張角腹中果然升起一股溫熱,那溫熱不烈不燥,像有人將溫熱的藥酒慢慢揉進了丹田。
他不由自主的深吸了一口氣,這口氣竟比之前任何一次都要深長,一直沉到了小腹。
張角已經很多天沒有吸過這麼深的一口氣了。
第四針,足三里。
……
第五針,三陰交。
……
第六針,太溪。
……
第七針,湧泉……
每一針,于吉都運針良久。
他運針的手法變化多端,時快時慢,時深時淺,時而捻轉,時而提插,時而震顫。
陳煥章等人若是在旁觀看,定會驚歎不已。
這些手法中有“白虎搖頭”、“青龍擺尾”、“赤鳳迎源”等古法,每一種都失傳已久,而今在於吉手中重見天日。

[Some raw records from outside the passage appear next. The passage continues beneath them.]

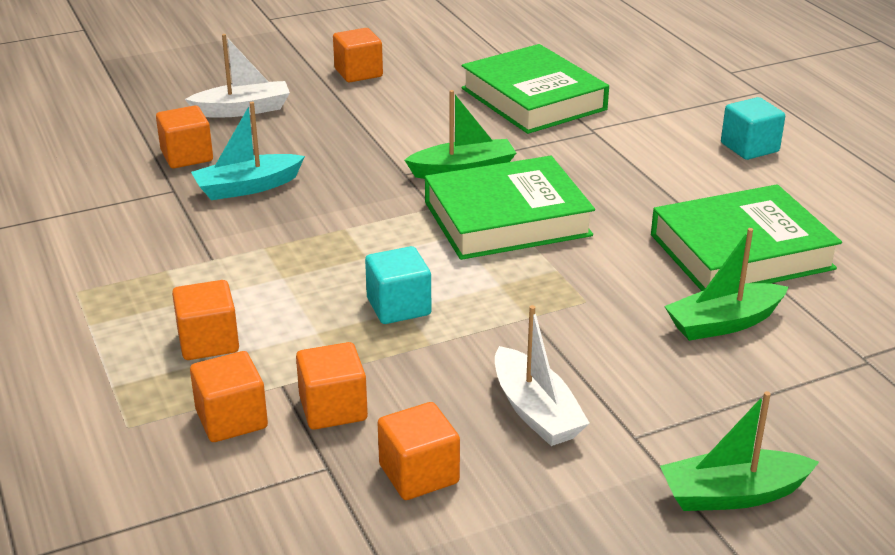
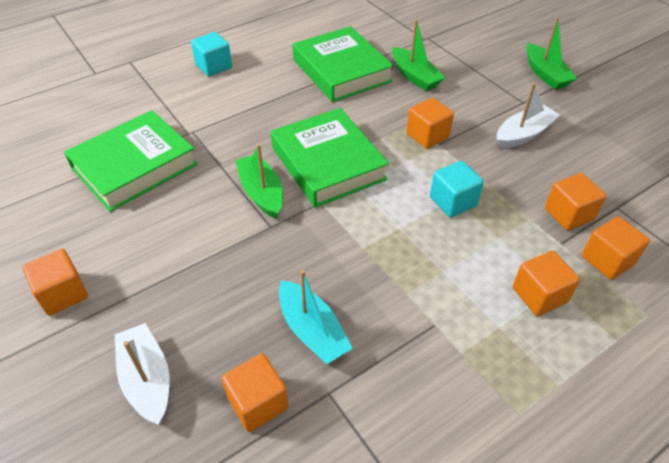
camera: 100 degrees left, 15 degrees up
orange cube [377,402,460,500] -> orange cube moved to [406,98,454,149]

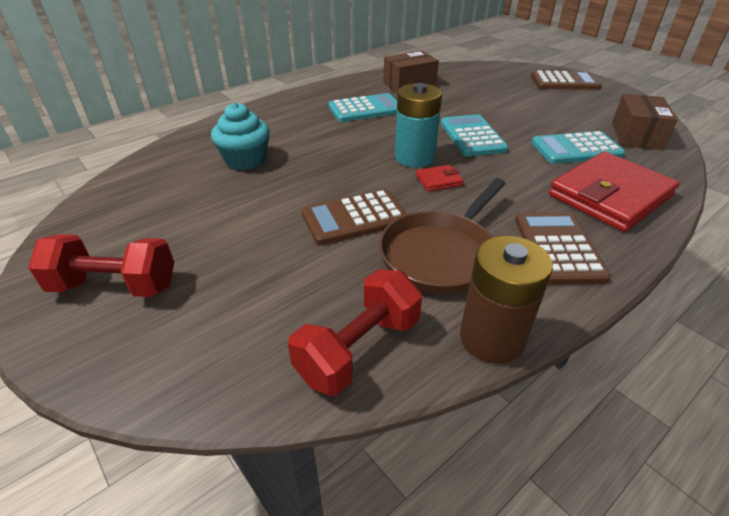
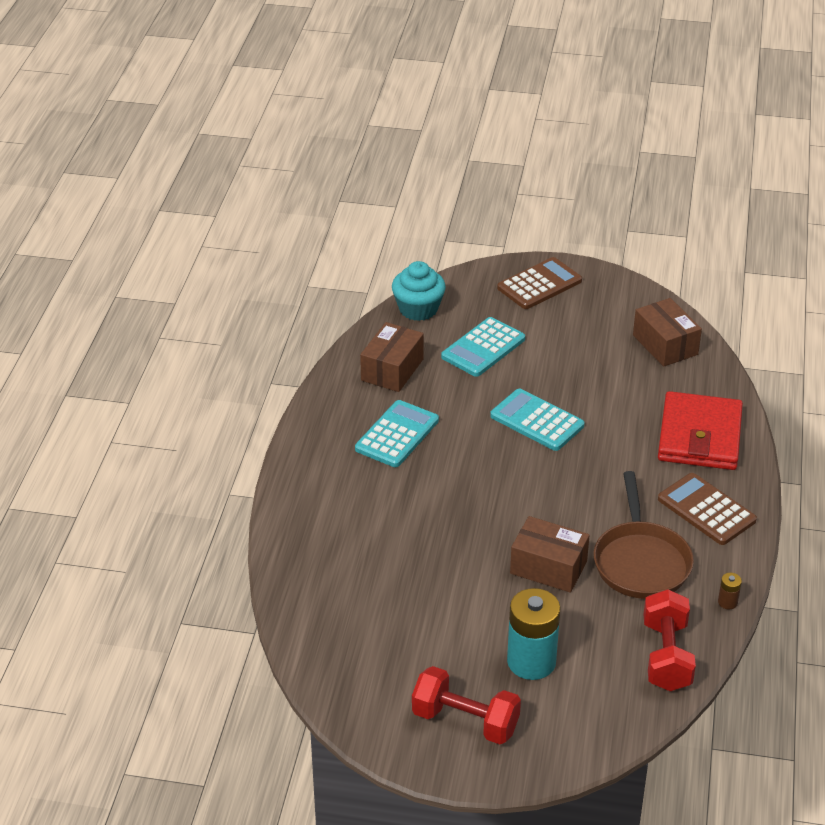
camera: 40 degrees left, 0 degrees up
red dumbbell [28,234,174,297] -> red dumbbell turned 60 degrees clockwise [412,666,521,744]
turquoise cupcake [211,102,270,170] -> turquoise cupcake moved to [392,261,446,321]
brown calculator [302,189,407,245] -> brown box [510,516,590,593]
turquoise battery [395,83,442,167] -> turquoise battery moved to [507,588,560,680]
red wallet [416,165,464,192] -> none
brown battery [460,236,553,364] -> brown battery [718,573,742,610], size x0.42
turquoise calculator [531,131,625,164] -> turquoise calculator moved to [441,317,525,377]

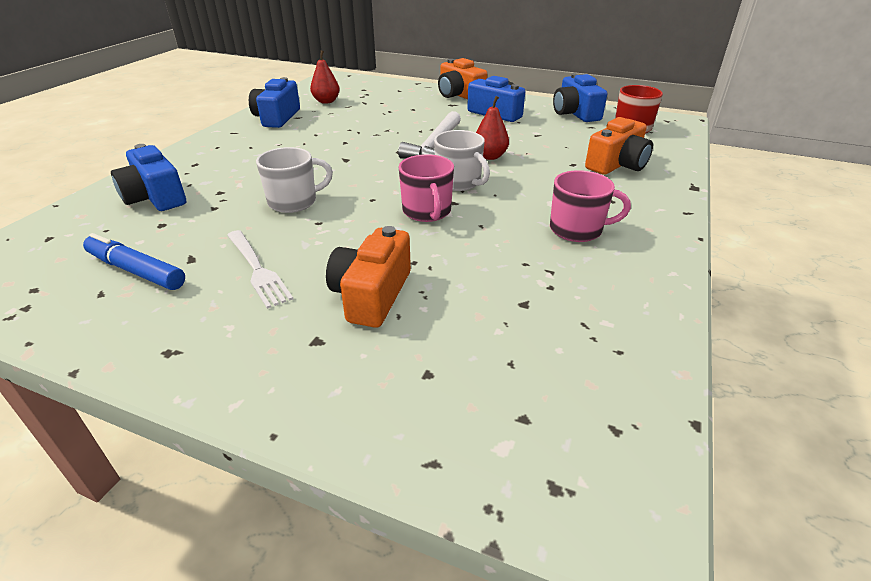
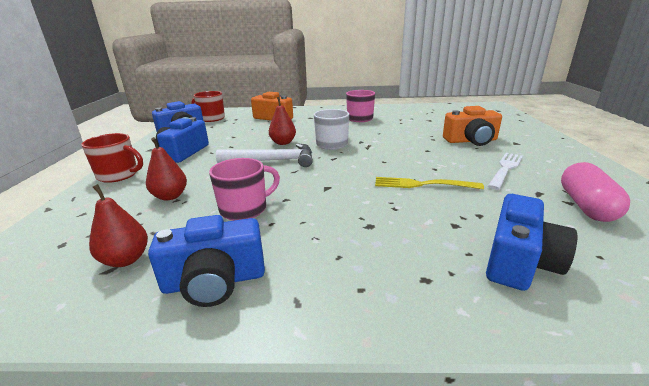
camera: 110 degrees left, 10 degrees down
blue marker [83,233,185,290] -> pink capsule [561,162,630,222]
white mug [256,147,333,213] -> yellow fork [375,177,484,189]
pink mug [399,154,454,222] -> pink mug moved to [209,158,280,221]
orange camera [438,58,487,99] -> red mug [81,133,143,183]
none -> red pear [146,137,187,201]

半個時辰後,張角的身上已經紮了三十六個穴位,每一根銀針都在微微顫動,那是于吉留下的“針意”。
一種以意念維持的微弱震顫,能將針刺的效應持續不斷的傳導下去。
張角只覺得渾身如泡在溫泉中,每一個毛孔都在舒張,每一寸經脈都在被溫熱的氣流滌盪。
那種感覺,就像一臺鏽蝕已久的機器被人一點一點的上油、擦拭、修復,雖然還不能運轉如新,但至少不再僵死。
于吉收手後退,重新盤坐在太極圖上,閉目調息。
他的衣衫已被汗水溼透,面色由紅潤轉爲蒼白,整個人如同虛脫了一般。
這一番施針,耗去了他極大的心力,但那不是尋常的體力消耗,而是“神”的消耗。
以己之神意駕馭針下之氣,引導患者體內之氣歸經復位,這是鍼灸中最高的境界,非數十年功力不能爲之。
約莫一炷香的功夫之後,張角的身體突然出現了劇烈的反應。
他開始顫抖,從手指尖開始,蔓延到手臂、肩膀、胸膛、下肢,全身的肌肉都在不自主地跳動。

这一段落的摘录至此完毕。